Title:Radial symmetry of solutions to anisotropic and weighted diffusion equations with discontinuous nonlinearities

Abstract:For $1 <p < \infty$, we prove radial symmetry for bounded nonnegative solutions of \begin{equation*} \begin{cases} -\dv\left\{ w(x) \, H( \na u )^{p-1}\, \na_{ \xi} H( \na u) \right\}= f(u) \, w(x) \ & \mbox{ in } \ \Si \cap \Om, \\ u=0 \ & \mbox{ on } \ \Ga_0 , \\ \langle \na_\xi H(\na u) , \nu \rangle = 0 \ & \mbox{ on } \ \Ga_1 \setminus \left\lbrace 0 \right\rbrace , \end{cases} \end{equation*} where $\Om$ is a Wulff ball, $\Si$ is a convex cone with vertex at the center of $\Om$, $\Ga_0 := \Si \cap \pa \Om$, $\Ga_1 := \pa \Si \cap \Om $, $H$ is a norm, $w$ is a given weight and~$f$ is a possibly discontinuous nonnegative nonlinearity.
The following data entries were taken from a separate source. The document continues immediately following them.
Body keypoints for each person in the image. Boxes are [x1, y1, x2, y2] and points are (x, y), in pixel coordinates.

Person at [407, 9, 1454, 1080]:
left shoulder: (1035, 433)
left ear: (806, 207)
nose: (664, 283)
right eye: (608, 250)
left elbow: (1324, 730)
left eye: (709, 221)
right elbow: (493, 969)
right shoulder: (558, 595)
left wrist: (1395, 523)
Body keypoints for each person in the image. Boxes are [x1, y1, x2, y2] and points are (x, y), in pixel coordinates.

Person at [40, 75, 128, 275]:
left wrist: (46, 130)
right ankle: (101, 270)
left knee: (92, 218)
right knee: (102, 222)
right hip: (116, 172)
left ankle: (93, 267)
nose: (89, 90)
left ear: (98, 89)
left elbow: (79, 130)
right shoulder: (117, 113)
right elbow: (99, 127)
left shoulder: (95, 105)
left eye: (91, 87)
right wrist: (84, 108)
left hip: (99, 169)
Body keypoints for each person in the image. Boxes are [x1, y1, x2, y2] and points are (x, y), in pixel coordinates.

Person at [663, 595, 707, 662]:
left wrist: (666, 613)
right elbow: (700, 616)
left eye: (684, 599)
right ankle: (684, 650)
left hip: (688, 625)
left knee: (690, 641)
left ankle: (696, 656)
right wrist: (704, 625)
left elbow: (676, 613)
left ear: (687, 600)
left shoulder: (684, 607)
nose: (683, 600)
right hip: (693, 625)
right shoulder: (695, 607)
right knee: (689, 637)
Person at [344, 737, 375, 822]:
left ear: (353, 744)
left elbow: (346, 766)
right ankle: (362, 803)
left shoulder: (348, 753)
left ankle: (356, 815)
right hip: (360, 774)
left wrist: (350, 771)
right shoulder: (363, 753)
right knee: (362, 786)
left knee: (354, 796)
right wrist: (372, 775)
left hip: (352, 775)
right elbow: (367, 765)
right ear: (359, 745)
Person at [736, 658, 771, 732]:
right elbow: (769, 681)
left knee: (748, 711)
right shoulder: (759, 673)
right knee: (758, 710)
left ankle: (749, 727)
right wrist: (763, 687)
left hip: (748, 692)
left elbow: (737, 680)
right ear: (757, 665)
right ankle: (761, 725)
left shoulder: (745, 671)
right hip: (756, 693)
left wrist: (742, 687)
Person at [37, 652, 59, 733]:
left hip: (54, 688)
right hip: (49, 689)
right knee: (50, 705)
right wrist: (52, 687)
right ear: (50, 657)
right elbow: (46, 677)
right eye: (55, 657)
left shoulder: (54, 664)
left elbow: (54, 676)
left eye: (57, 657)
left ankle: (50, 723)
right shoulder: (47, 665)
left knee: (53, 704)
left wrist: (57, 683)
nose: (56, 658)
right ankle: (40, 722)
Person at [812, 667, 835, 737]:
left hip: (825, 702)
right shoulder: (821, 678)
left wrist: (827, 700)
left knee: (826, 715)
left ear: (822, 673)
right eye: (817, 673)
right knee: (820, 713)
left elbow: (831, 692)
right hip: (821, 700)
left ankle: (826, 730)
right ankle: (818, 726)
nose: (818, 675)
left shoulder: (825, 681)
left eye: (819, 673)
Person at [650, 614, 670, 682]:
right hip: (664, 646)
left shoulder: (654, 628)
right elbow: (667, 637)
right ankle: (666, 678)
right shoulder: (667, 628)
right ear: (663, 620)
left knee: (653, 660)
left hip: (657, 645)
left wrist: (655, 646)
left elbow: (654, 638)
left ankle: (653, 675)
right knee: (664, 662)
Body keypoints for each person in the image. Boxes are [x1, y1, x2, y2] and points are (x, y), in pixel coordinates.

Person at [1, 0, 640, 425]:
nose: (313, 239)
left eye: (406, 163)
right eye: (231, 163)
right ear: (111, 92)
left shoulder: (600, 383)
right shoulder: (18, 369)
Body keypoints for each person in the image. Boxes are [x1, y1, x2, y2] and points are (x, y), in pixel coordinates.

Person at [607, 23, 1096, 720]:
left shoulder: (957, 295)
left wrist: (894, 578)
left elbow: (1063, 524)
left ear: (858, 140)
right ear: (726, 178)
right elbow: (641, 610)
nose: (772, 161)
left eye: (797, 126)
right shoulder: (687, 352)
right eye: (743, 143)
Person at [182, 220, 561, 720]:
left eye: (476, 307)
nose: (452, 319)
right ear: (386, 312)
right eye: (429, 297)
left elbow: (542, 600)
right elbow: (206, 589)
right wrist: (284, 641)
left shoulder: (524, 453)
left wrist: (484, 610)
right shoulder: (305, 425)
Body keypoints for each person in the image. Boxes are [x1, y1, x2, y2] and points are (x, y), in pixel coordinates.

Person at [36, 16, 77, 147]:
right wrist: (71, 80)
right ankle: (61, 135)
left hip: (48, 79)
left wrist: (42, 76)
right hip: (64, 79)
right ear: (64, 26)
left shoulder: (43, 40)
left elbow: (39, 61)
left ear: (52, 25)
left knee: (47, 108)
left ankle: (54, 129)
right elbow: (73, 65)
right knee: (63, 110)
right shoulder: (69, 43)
Given the anisotropic setting that we deal with, the term ``radial'' is understood in the Finsler framework, that is, the function~$u$ is radial if there exists a point~$x$ such that $u$ is constant on the Wulff shapes centered at~$x$. When $\Si = \RR^N$, J. Serra obtained the symmetry result in the isotropic unweighted setting (i.e., when~$H(\xi)\equiv|\xi|$ and~$w\equiv1$). In this case we provide the extension of his result to the anisotropic setting. This provides a generalization to the anisotropic setting of a celebrated result due to Gidas-Ni-Nirenberg and such a generalization is new even for $p=2$ whenever $N>2$. When $\Si \subsetneq \RR^N$ the results presented are new even in the isotropic and unweighted setting (i.e., when $H$ is the Euclidean norm and $w \equiv 1$) whenever $2 \neq p \neq N$. Even for the previously known case of unweighted isotropic setting with~$p=2$ and $\Si \subsetneq \RR^N$, the present paper provides an approach to the problem by exploiting integral (in)equalities which is new for $N>2$: this complements the corresponding symmetry result obtained via the moving planes method by Berestycki-Pacella. The results obtained in the isotropic and weighted setting (i.e., with $w \not\equiv 1$) are new for any $p$.